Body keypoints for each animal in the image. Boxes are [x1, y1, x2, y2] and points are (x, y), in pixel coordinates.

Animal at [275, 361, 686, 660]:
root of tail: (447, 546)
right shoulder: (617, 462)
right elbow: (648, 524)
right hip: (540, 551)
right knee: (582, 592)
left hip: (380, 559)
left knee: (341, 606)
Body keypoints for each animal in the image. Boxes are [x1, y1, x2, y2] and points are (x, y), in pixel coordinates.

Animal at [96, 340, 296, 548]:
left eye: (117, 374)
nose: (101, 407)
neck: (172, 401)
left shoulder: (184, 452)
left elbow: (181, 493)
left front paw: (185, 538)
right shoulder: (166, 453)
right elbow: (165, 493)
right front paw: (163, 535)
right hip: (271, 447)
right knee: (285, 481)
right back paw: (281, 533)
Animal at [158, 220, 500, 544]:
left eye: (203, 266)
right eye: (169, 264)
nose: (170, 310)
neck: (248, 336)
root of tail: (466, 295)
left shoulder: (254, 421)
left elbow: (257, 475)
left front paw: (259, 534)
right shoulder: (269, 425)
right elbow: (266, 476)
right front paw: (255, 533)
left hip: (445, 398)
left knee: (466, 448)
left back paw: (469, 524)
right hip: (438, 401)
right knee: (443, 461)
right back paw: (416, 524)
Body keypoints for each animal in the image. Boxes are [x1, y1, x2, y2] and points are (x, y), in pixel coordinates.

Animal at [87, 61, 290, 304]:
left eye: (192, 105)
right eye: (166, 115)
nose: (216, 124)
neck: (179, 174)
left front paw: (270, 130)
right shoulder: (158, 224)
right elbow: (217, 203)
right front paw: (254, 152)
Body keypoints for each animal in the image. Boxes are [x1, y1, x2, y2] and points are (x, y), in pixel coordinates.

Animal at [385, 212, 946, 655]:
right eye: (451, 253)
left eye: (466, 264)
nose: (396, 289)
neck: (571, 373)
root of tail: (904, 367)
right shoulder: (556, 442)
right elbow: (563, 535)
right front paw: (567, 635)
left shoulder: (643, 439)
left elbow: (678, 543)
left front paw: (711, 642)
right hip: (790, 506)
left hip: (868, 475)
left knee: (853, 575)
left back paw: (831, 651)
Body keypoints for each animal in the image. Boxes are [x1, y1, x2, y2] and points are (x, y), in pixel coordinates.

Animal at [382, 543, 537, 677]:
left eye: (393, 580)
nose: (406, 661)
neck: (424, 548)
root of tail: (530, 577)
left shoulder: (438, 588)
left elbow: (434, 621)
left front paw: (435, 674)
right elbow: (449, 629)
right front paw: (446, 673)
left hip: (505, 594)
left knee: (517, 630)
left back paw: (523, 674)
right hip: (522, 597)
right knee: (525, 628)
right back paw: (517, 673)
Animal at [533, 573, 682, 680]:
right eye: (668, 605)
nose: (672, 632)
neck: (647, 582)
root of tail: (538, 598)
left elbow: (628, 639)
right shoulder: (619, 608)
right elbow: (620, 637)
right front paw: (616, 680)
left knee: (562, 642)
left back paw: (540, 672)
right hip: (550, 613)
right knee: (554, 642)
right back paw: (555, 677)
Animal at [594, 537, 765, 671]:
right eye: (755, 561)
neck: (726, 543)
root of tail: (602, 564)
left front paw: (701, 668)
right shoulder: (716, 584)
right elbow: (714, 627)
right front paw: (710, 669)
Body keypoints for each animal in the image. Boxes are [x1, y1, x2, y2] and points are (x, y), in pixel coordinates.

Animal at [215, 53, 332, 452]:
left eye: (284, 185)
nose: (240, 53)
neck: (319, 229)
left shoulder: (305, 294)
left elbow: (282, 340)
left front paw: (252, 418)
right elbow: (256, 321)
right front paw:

- **Work task**:
Write out, from the lines above, only those from the line with "left elbow: (434, 621)" to the line with "left front paw: (701, 668)", exactly as given, including the first and the last.

- **Finished exercise**:
left elbow: (434, 621)
left front paw: (435, 674)
right elbow: (449, 629)
right front paw: (446, 673)
left hip: (505, 594)
left knee: (517, 630)
left back paw: (523, 674)
right hip: (522, 597)
right knee: (525, 628)
right back paw: (517, 673)
Animal at [533, 573, 682, 680]:
right eye: (668, 605)
nose: (672, 632)
neck: (647, 582)
root of tail: (538, 598)
left elbow: (628, 639)
right shoulder: (619, 608)
right elbow: (620, 637)
right front paw: (616, 680)
left knee: (562, 642)
left back paw: (540, 672)
right hip: (550, 613)
right knee: (554, 642)
right back paw: (555, 677)
Animal at [594, 537, 765, 671]:
right eye: (755, 561)
neck: (726, 543)
root of tail: (602, 564)
left front paw: (701, 668)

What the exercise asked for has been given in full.